Inside the Capitol

Wednesday, January 10, 2007

Grab Your Pocketbooks

SANTA FE -- Grab your hats -- and your pocketbooks. The 2007 Legislature convenes on Tues, Jan.16. It should be a lively time. We've learned that any legislative session with Gov. Bill Richardson cracking the whip will see plenty of action.
This will be a 60-day, "long" legislative session, so all subjects are open for consideration. Over a thousand pieces of legislation are likely to be introduced in each house on every topic imaginable, but the governor and lawmakers have signaled that certain topics are sure to be discussed.
At the top of everyone's list is money. Also sure to be considered are elections, ethics, eminent domain, water and, of course, cockfighting.
The state has a treasure chest of money and all lawmakers and lobbyists want just a little more than their share for favorite programs and projects. A little will be given back, but not enough to make a bit of difference to anyone.
Count on state government increasing by over 10 percent next year. Our current $5.1 billion general fund budget is sure to increase by over $500 million. How can I be so sure?
December revenue projections forecast an increase in "new money" of $720 million. Some of that will go in the state's huge savings account and a little will be used for tax cuts, but most of it will increase state government and its programs.
The major increases are expected to be in Medicaid spending and public safety. State Medicaid costs amount to over $700 million a year. Expect an increase of somewhere around 15 percent for next year. When we have the money, as we currently do, Medicaid spending actually isn't a bad investment.
Under the federal government's poverty formula, the feds will approximately quadruple every dollar we put into Medicaid. Since our state comes out near the bottom in health care coverage, money put into Medicaid will improve our ranking by covering more people.
Strengthening public safety is another good idea for a security conscious nation. The state's Homeland Security office gets part of that. Another recipient is the state police crime lab, which we learned won't be able to get around to former First Lady Dee Johnson's toxicology report for four months. Expect a hefty, double-digit increase there.

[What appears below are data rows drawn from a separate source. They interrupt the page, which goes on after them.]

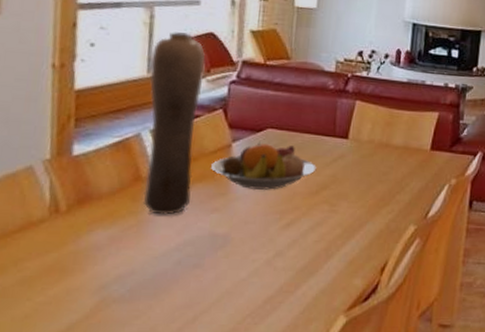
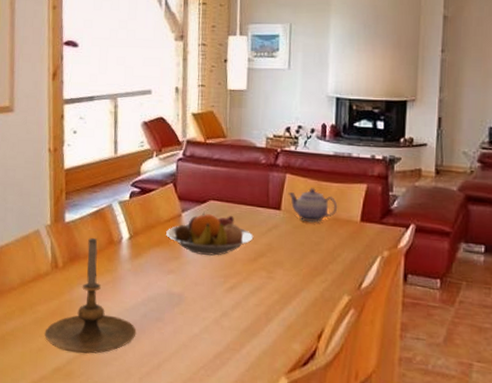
candle holder: none [35,173,167,316] -> present [44,237,137,354]
vase: present [143,31,206,215] -> none [116,117,158,274]
teapot: none [357,116,409,152] -> present [288,188,338,223]

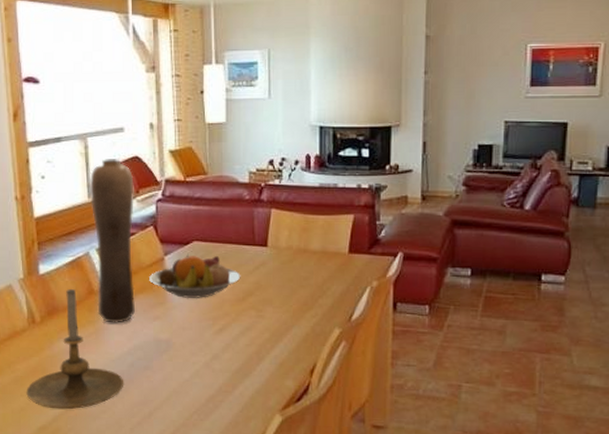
vase: none [116,117,158,274] -> present [89,158,135,323]
teapot: present [288,188,338,223] -> none [274,222,325,258]

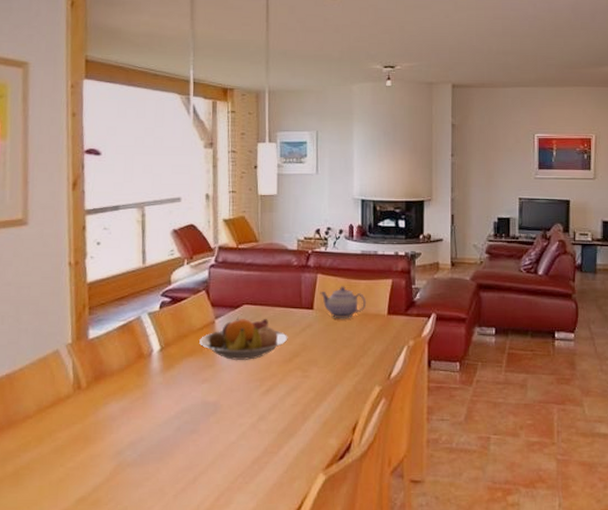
candle holder: present [26,288,124,410] -> none [66,352,170,479]
vase: present [89,158,135,323] -> none [144,225,188,387]
teapot: none [274,222,325,258] -> present [320,286,367,319]

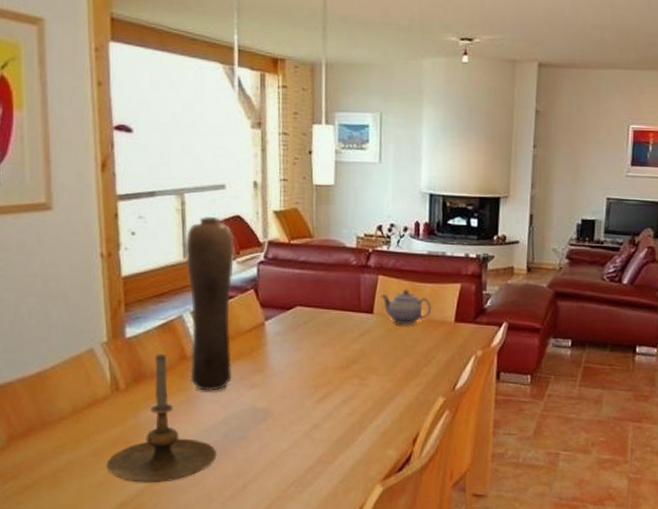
candle holder: none [66,352,170,479] -> present [106,353,217,483]
vase: none [144,225,188,387] -> present [185,216,235,391]
fruit bowl: present [199,316,288,361] -> none [248,319,345,366]

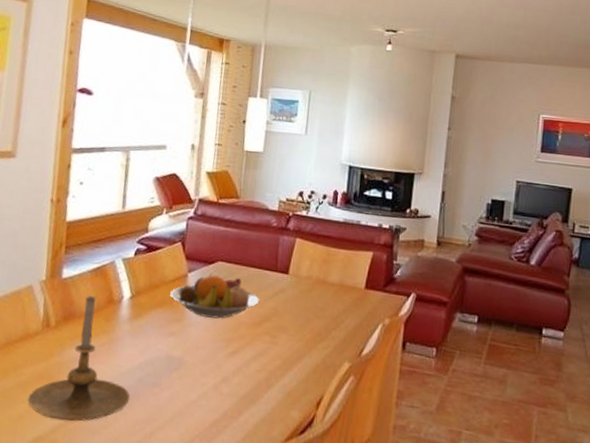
vase: present [185,216,235,391] -> none [114,172,169,336]
fruit bowl: none [248,319,345,366] -> present [170,272,260,319]
teapot: present [381,289,432,326] -> none [297,253,344,289]

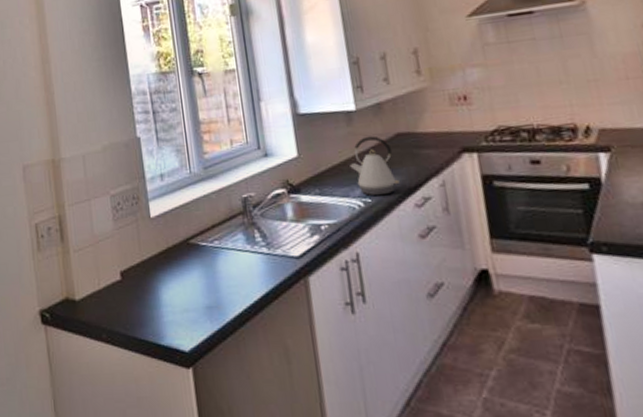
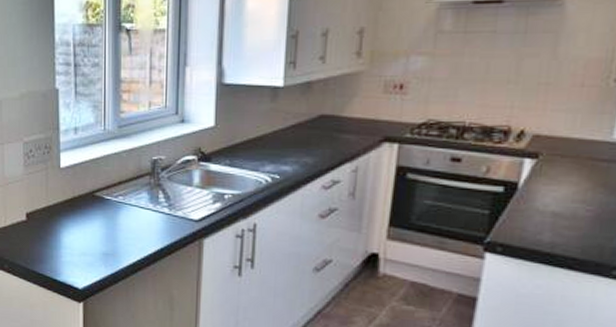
kettle: present [350,135,400,196] -> none [265,114,312,174]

Public schools are by far the biggest state expenditure, consuming almost half the state's general fund budget. But increases for schools never will be in the double-digit range because of the amount of money that would eat up.
Care must be taken that tastes don't become too expensive because the whopping revenue increases are made possible by oil and gas payments, which plummet whenever prices do.

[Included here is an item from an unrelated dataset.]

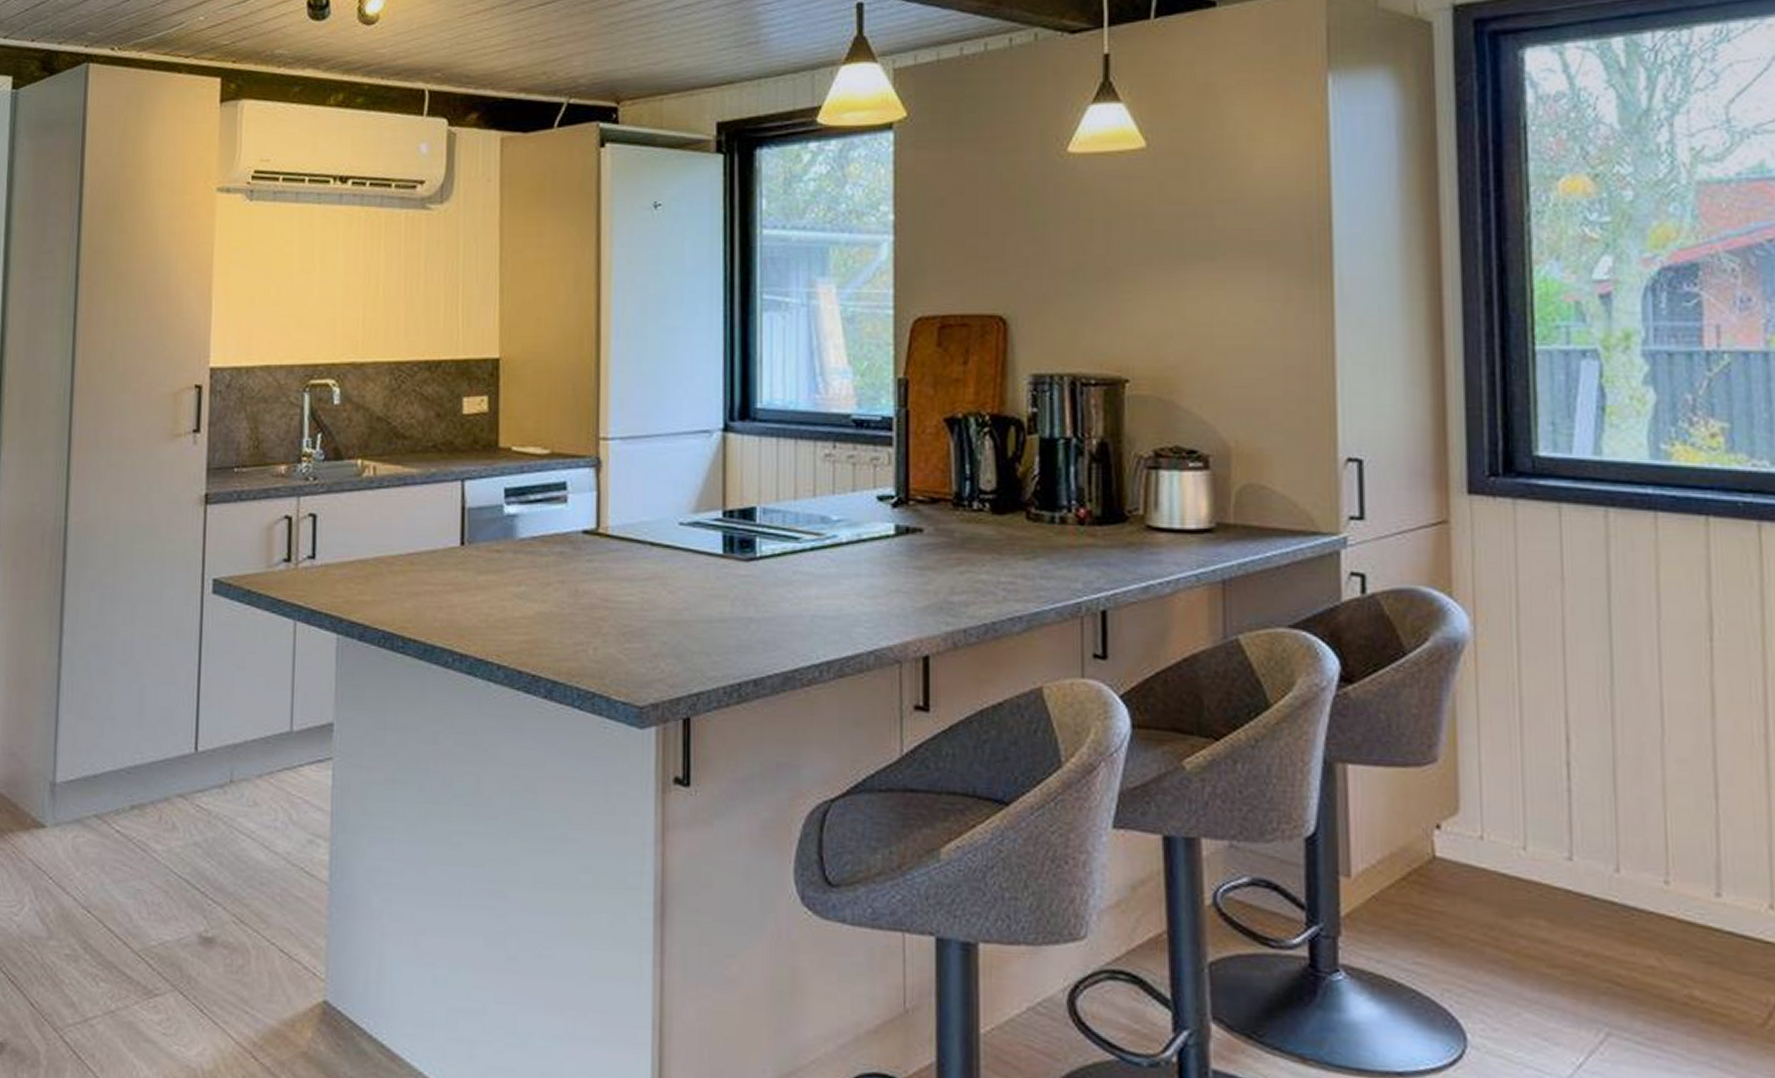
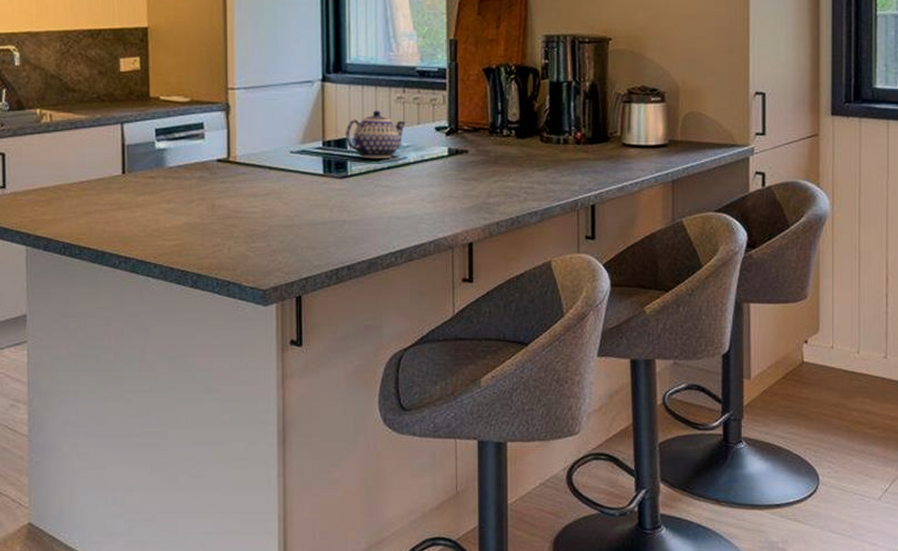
teapot: none [753,471,836,536] -> present [345,110,406,159]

Even more new money is available for pork projects. This money comes from severance taxes, mainly on oil and gas; budget surpluses and bond issues. There is so much money available for pork that some of it is wasted on local projects that don't have any local support. Over $1 billion appropriated for pork projects over the last few years, is lying idle because projects are moving slowly or not at all.
The state's new paper ballot voting system worked reasonably well in November but adjustments are necessary to clarify voter identification procedures, provide sufficient training and analyze extra funding requests made by the former secretary of state.
Ethics reform is a must. Gov. Bill Richardson asked lawmakers to send him a bill last year, but they didn't. So the governor appointed a task force to make recommendations, most of which he is sending on to the Legislature.
Eminent domain authority of state and local governments needs reining in to protect private property rights after the U.S. Supreme Court opened the door to condemning private property for private developers' benefit.
And then there is cockfighting. Gov. Richardson has agreed to support a ban this year, but that doesn't mean it will pass easily. There will be just as much time-consuming controversy as ever.